A seleção que nasceu em 1911 (o país se filiou à FIFA em 1910) até 1952 não tem grandes feitos para contar, já que o máximo que protagonizava eram jogos amistosos, que literalmente serviam apenas para manter as relações diplomáticas. A URSS até então mantinha uma posição de isolamento em relação à participação de seus atletas nas competições internacionais. Mas a partir da Olimpíada de Helsinque a seleção soviética começa a aparecer. Em 1956 conquista o ouro. Em 1958 consegue a vaga para a Copa do Mundo. Apesar de não ter conquistado nada significativo, exceto a Eurocopa de 1960 e os jogos olímpicos de 1956 e 1988, sempre foi considerada uma seleção forte.

O Campeonato Russo (Vyshaia Liga) iniciou-se a partir de 1992 e sua liderança não mudou muito: em 25 edições o Spartak continua reinando, com 10 títulos. Depois dele vem o CSKA (6), o Zenit (4), o Rubin Kazan (2), o Lokomotiv Moscou (2) e o Alania Vladikavkaz (1) (antigo Spartak Vladikavkaz, faliu em 2010). Umas das maiores forças da ex-URSS, o Dinamo, jamais venceu o Russo e hoje disputa a segunda divisão.

O maior clássico de todos é Spartak versus CSKA, também conhecido como o Grande Clássico Moscovita. Com o fim da maior rivalidade da era soviética, que envolvia o Dinamo Kíev e o Spartak Moscou, na Rússia capitalista cria-se uma nova rivalidade, entre o time do povo e os "cavalos". Tudo começa pelas origens dos times. O Spartak é o time que foi fundado num bairro de operários russos, o Krasnaya Presnia, é apelidado de "time do povo" e só conseguiu ter um estádio em 2014. Antes mandava jogos no parque Lujniki (antigo estádio Lênin, construído para o Festival Mundial da Juventude e dos Estudantes em meados dos anos 1950), na margem do rio Moscou. Fundado em 1922 por Nikolai Starostin, teve como nomes Krásnaia Présnia, Pichtcheviki e Promcooperatsia, até 1935, quando a sociedade adota o nome de Spartak, inspirada em Espártaco, líder de uma revolta de escravos contra o Império Romano.

Os adversários chamam os seus torcedores de "carniças" (Miaso), por causa de um dos setores que mantinha o clube, o da indústria da carne.
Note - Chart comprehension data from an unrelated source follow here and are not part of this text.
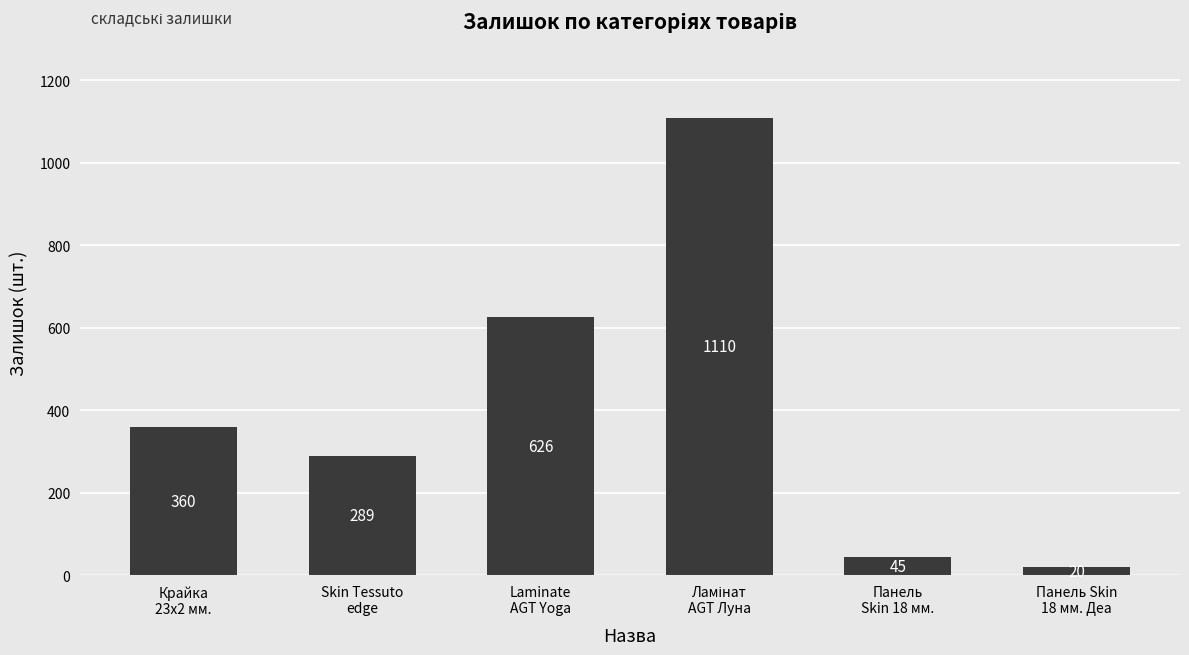

Count the number of data series in this chart.

1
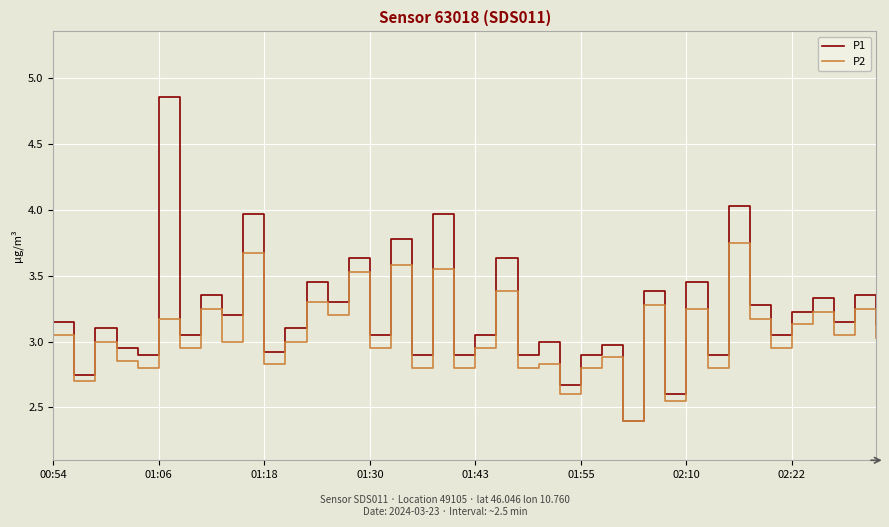

List the series in order of their overall mean, highest first.

P1, P2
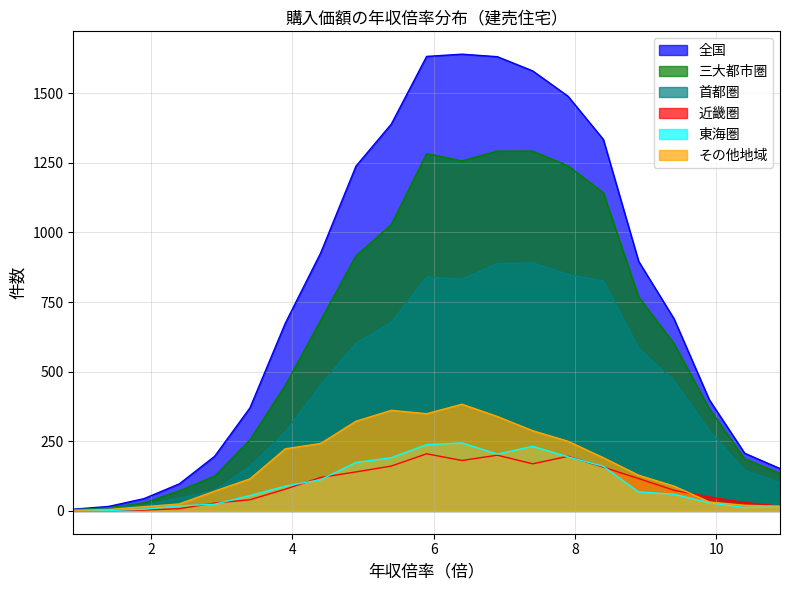

Reading right to left, transcribe all the data shown in this chart.

全国: 152	207	399	690	896	1334	1489	1580	1631	1640	1632	1389	1238	926	674	370	196	97	44	16	6
三大都市圏: 135	187	367	601	768	1143	1239	1292	1292	1257	1283	1028	916	684	451	255	125	72	29	11	4
首都圏: 102	145	288	467	584	826	849	891	888	832	840	676	602	452	284	160	73	46	20	9	4
近畿圏: 17	30	50	74	116	157	196	169	200	181	205	161	140	120	78	40	28	8	3	1	0
東海圏: 16	12	29	60	68	160	194	232	204	244	238	191	174	112	89	55	24	18	6	1	0
その他地域: 17	20	32	89	128	191	250	288	339	383	349	361	322	242	223	115	71	25	15	5	2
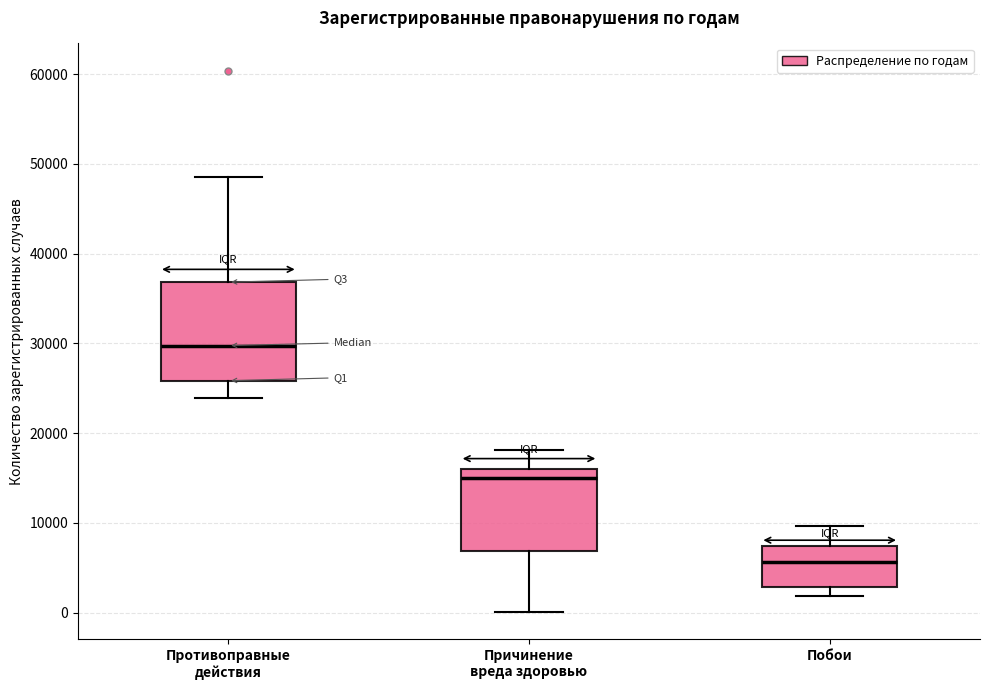

Reading left to right, read every box against the y-axis: the position of its median line, the range the box covers, and the ends of its whiskers. The values are not printed on the chart, so give them approximately, as read against the axis.

Противоправные действия: median 30000, box 26000 to 37000, whiskers 24000 to 49000
Причинение вреда здоровью: median 15000, box 7000 to 16000, whiskers 0 to 18000
Побои: median 6000, box 3000 to 7000, whiskers 2000 to 10000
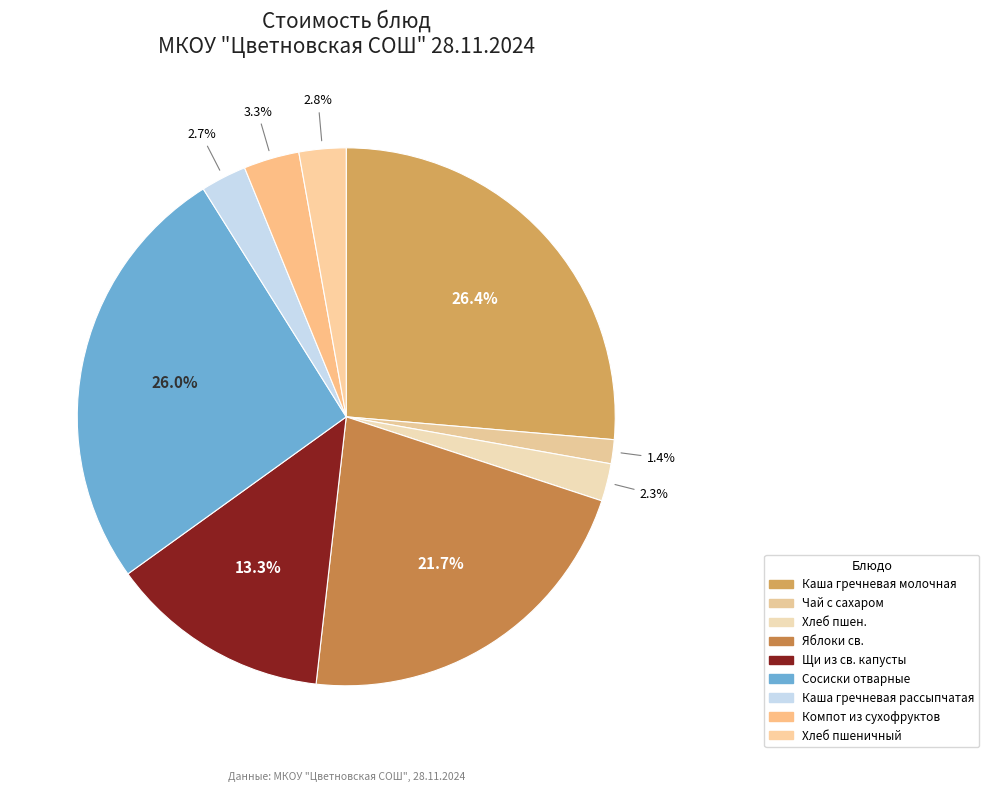

Does any single category account for the majority?

No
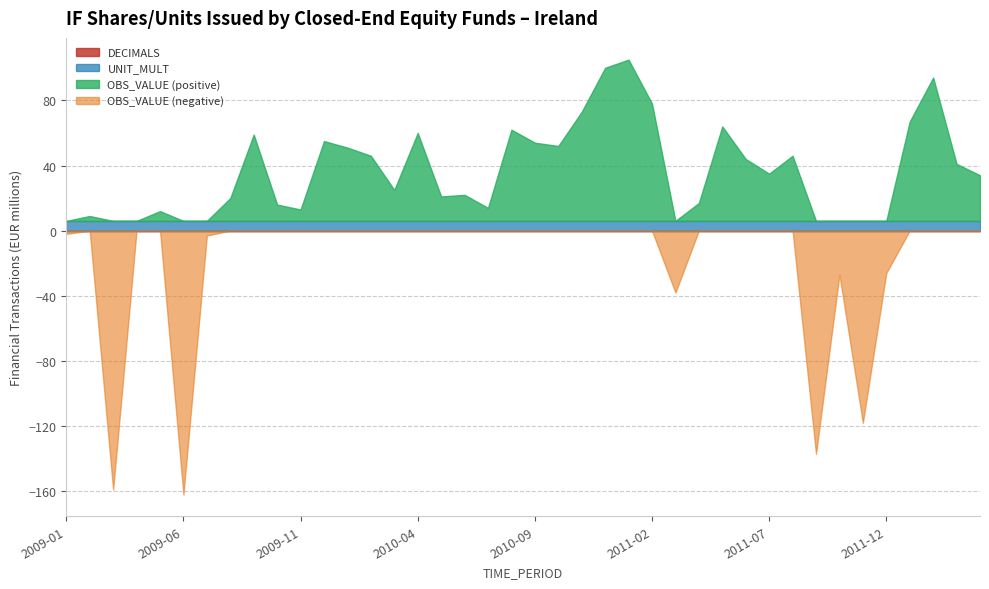

The value of DECIMALS at 2011-05 is 0. True or false?

True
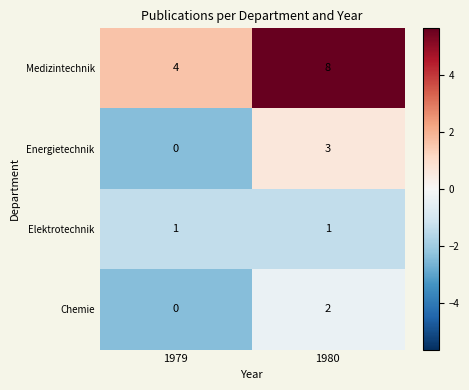

What is the spread (max minus min) of values at 1979?

4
O seu rival, o CSKA (Clube Central Esportivo do Exército) é o clube "dos soldados". Originou-se nas forças armadas soviéticas e tem "partes" espalhadas por toda a ex-União Soviética. Outros clubes europeus foram criados sob sua inspiração, como o CSKA de Sófia (Bulgária), o Steaua de Bucareste (Romênia), o Dukla Praga (Tchéquia) e o Estrela Vermelha, de Belgrado (Sérvia)

Chamado pejorativamente de "cavalo" pelos adversários, por ser o animal que era usado pelos soldados no início do estado soviético, tem grande apelo popular na cidade. Como o Palmeiras no Brasil, sua torcida acabou adotando o cavalo como símbolo. Mas não se deixe levar pelas origens: a grande maioria dos torcedores dos times russos, sem excessão, são hoje defensores do nacionalismo, do pan-eslavismo e do neofascismo. Os torcedores do Spartak de Moscou, por exemplo, têm alianças com clubes como o Estrela Vermelha sérvio e o Olympiacos grego, por causa da religião ortodoxa. O Zenit de São Petersburgo é notório por seus torcedores racistas.

Okolo Futbola (Sobre o futebol) é um dos filmes mais interessantes pra quem curte um pouco de cultura de arquibancada. Ele conta um pouco sobre a relação dos hooligans russos (eu não acho que a expressão hooligan caiba bem para um russo ainda) e o Spartak. Logo no começo mostra uma briga de spartakistas com os torcedores do CSKA dentro do metrô de Moscou. O filme é dividido em duas partes:

Portanto, não se engane. A Rússia vai bem além de vodka e bons escritores.